▽

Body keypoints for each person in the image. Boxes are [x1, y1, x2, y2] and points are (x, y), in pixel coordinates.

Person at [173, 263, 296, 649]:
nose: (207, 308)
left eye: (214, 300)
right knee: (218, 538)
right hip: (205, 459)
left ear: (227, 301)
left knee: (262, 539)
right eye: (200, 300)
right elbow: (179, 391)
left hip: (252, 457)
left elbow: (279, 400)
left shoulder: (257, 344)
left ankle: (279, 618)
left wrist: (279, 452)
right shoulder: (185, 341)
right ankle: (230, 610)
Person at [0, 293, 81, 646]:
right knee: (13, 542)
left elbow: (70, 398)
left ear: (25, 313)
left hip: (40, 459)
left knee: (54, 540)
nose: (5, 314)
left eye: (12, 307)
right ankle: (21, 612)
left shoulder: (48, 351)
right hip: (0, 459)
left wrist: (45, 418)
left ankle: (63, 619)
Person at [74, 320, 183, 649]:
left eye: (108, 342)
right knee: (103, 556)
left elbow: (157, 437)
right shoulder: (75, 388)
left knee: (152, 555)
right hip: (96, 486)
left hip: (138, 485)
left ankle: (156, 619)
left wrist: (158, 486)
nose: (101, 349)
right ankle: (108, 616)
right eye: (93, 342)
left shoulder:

△
▽

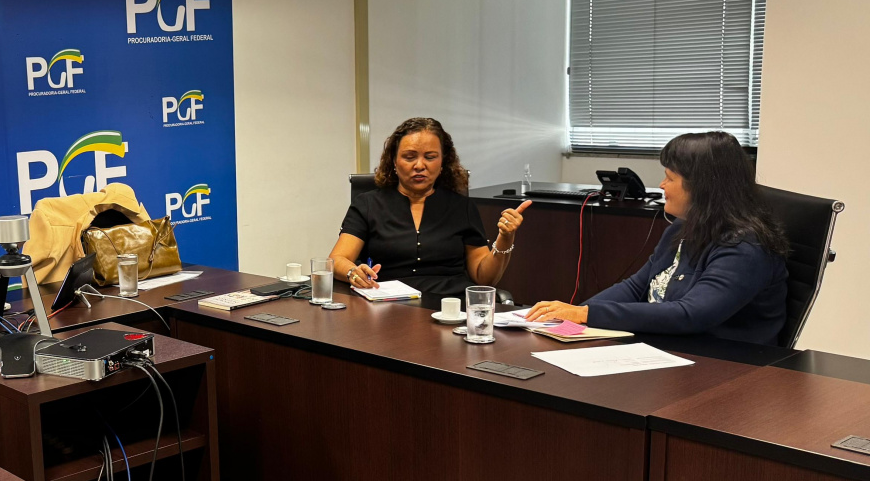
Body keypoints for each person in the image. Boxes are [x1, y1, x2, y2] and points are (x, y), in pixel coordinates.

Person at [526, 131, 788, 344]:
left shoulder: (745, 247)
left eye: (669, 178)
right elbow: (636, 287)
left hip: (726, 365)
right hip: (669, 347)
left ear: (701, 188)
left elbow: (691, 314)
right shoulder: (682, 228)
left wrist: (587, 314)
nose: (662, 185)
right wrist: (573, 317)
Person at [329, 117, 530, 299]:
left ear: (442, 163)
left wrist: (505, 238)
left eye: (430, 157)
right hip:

△
▽

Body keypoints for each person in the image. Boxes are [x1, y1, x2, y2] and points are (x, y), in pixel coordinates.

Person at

△

TASK REQUIREMENTS: Report all lines of the material that contain the word "shoulder".

ANSWER BOX:
left shoulder: (257, 344)
right shoulder: (185, 341)
left shoulder: (48, 351)
right shoulder: (75, 388)
left shoulder:
left shoulder: (745, 247)
right shoulder: (682, 228)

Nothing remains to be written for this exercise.